Par ailleurs, Adam explore également la notion de cohérence souvent confondue avec la cohésion qu’il voit davantage comme une construction interprétative résultant de la capacité du lecteur à construire un sens unifié. Les connecteurs logiques, dans ce cadre, fonctionnent comme des indices qui facilitent ce travail de synthèse cognitive, modérant l’effort interprétatif et orientant la structuration mentalisée du texte. Ainsi, l’enseignement explicite de ces marqueurs s’inscrit dans un objectif didactique double : d’une part, développer une maîtrise formelle qui évite les incohérences et ruptures ; d’autre part, favoriser chez les apprenants une compétence interprétative leur permettant de jouer avec les implications pragmatiques ce qui rejoint les observations précédentes sur la modulation attentive de leur usage.

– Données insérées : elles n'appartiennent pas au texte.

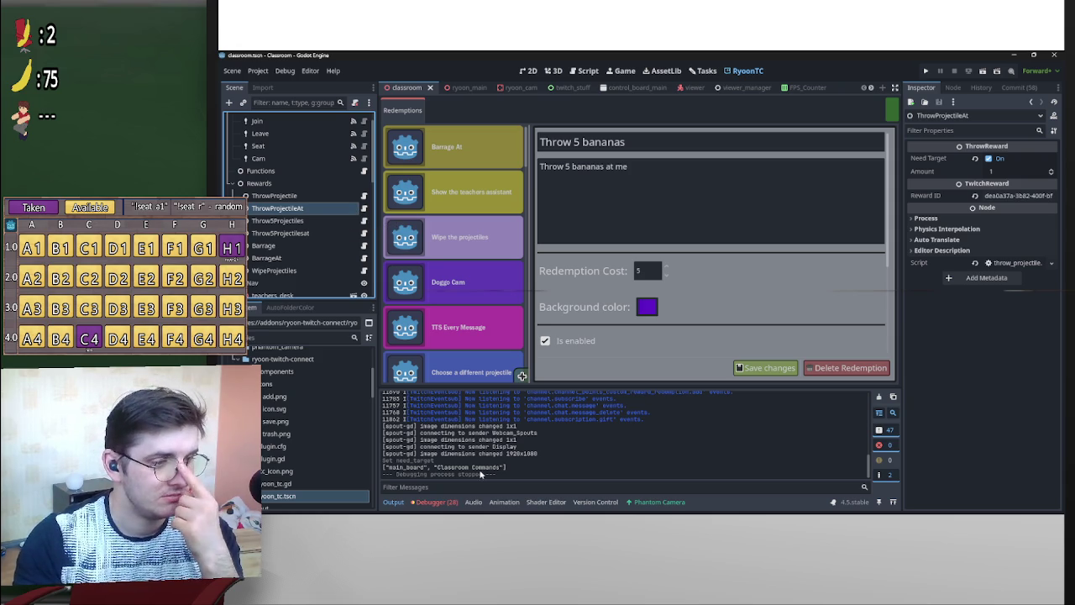
# Review the debugger's 28 errors and warnings, then open classroom.gd from the Classroom node.
pyautogui.click(443, 503)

L’apport de cette analyse textuelle rejoint de manière complémentaire les résultats empiriques qui soulignent l’importance d’une approche consciente du discours argumentatif. Les travaux recueillis auprès des apprenants, notamment ceux de N Aouali (2020) et A Errahmane (2022), concernent une étape plus opérationnelle, celle de la production écrite où l’appropriation des connecteurs se fait à travers leurs multiples fonctions. Or, le cadre théorique d’Adam éclaire ces pratiques en décrivant les mécanismes sous-jacents d’organisation textuelle, ce qui permet d’enrichir la démarche pédagogique par une réflexion structurante sur le texte comme entité complexe.

Rar ailleurs, la rigueur apportée par la linguistique textuelle permet d’éviter les écueils liés à une utilisation purement prescriptionnelle ou mécanique des connecteurs, un point déjà souligné précédemment. Comprendre leur rôle dans le maillage global du texte aide à saisir pourquoi une surabondance ou un emploi inadapté peut nuire à la cohérence et à la lisibilité. Cette approche globale invite à envisager les connecteurs non comme des formules figées, mais comme des instruments cognitifs qui s’insèrent dans un processus interactif entre la production et la réception du texte.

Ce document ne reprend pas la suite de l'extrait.